Hedge funds are typically private investment partnerships that are marketed to a limited clientele of high net worth investors. There are many types of hedge funds. Some take large and unhedged market positions, betting on movements of exchange rates, interest rates, and market trends. Others use defensive and hedged strategies to protect themselves against adverse market movements. Some borrow heavily from banks, to become highly leveraged funds. However, the majority of hedge funds are only lightly geared, and trade mainly using their own capital 1.

2 The risks which highly leveraged hedge funds can pose to financial systems are well-publicised. Such hedge funds can rapidly build up large market positions, using money borrowed from other institutions. When their aggressive one-way bets go wrong, the unwinding of these accumulated positions can threaten to destabilise the whole financial system. The recent debacle of Long Term Capital Management was a vivid example.

3 However, these risks are not specific to hedge funds. Banks and other financial institutions, especially proprietary trading desks of banks, often engage in similar leveraged strategies as hedge funds.

4 There is some risk that speculation by hedge funds can impair the ability of governments to manage exchange rates and conduct monetary policies. However, this risk exists regardless of whether hedge funds base their fund managers in Singapore, Hong Kong or anywhere else. Decisions to take large aggressive bets are made by their head offices, and do not depend on where their fund managers are located.

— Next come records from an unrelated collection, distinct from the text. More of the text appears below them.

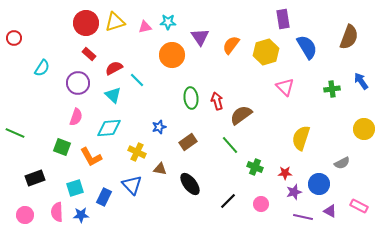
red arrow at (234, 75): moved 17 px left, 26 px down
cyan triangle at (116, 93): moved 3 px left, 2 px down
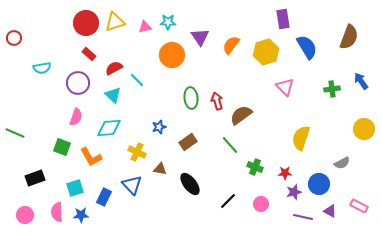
cyan semicircle at (42, 68): rotated 48 degrees clockwise
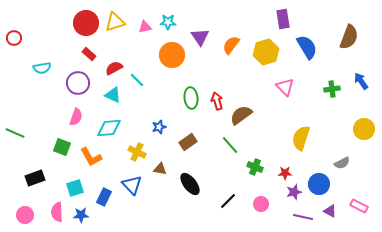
cyan triangle at (113, 95): rotated 18 degrees counterclockwise
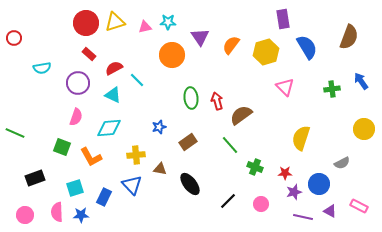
yellow cross at (137, 152): moved 1 px left, 3 px down; rotated 30 degrees counterclockwise
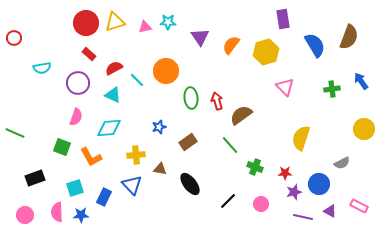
blue semicircle at (307, 47): moved 8 px right, 2 px up
orange circle at (172, 55): moved 6 px left, 16 px down
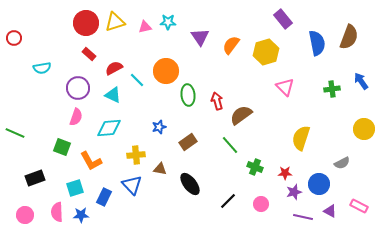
purple rectangle at (283, 19): rotated 30 degrees counterclockwise
blue semicircle at (315, 45): moved 2 px right, 2 px up; rotated 20 degrees clockwise
purple circle at (78, 83): moved 5 px down
green ellipse at (191, 98): moved 3 px left, 3 px up
orange L-shape at (91, 157): moved 4 px down
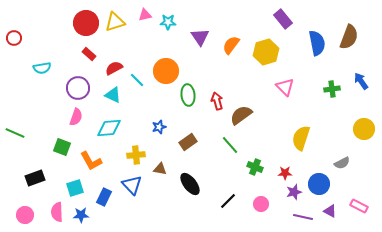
pink triangle at (145, 27): moved 12 px up
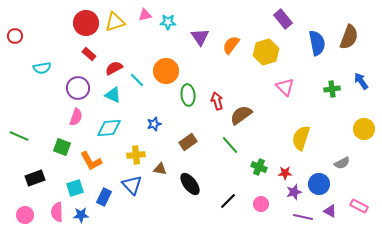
red circle at (14, 38): moved 1 px right, 2 px up
blue star at (159, 127): moved 5 px left, 3 px up
green line at (15, 133): moved 4 px right, 3 px down
green cross at (255, 167): moved 4 px right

5 While hedge funds have been blamed for causing the Asian financial crisis, an IMF study in December 1997 found that their role in the Asian financial crisis has been greatly exaggerated, and that the underlying causes were basic weaknesses in the banking and corporate sectors.

6 A world class financial centre is characterised by a wide range of investors, interme-diaries and financial instruments. It has active markets and efficient exchanges. The presence of diverse investors stimulates the development of a broad range of financial instruments. Established financial centres like New York, London and Hong Kong are already hosts to such a wide spectrum of investors, including hedge funds. This has fostered the use of innovative investment techniques in these centres.

7 MAS therefore has no blanket policy either to ban or to attract hedge funds. Hedge funds wishing to operate in Singapore are subject to the same regulations and licensing criteria as any other funds and fund management companies.

8 MAS' supervisory approach is to ensure that financial institutions are not over-exposed to any particular counter-party or type of asset. MAS will continue to emphasise financial institutions' reporting of large trades and positions as well as compliance with prudential exposure limits. MAS uses these supervisory tools to monitor and manage systemic risk in our markets and exchanges, and to restrain financial institutions from becoming excessively exposed to any particular counter-party, including hedge funds.

9 Regulators in developed countries are actively studying the issue of how to improve disclosure and reporting requirements for hedge funds and other market participants. Given Singapore's position as a major financial centre, MAS has an interest in higher disclosure standards and is participating in such studies. MAS will ensure that our own disclosure and reporting requirements meet international best practice.

1 Studies done by Van Hedge Fund Advisors International, a US company specializing in hedge fund research, have confirmed this.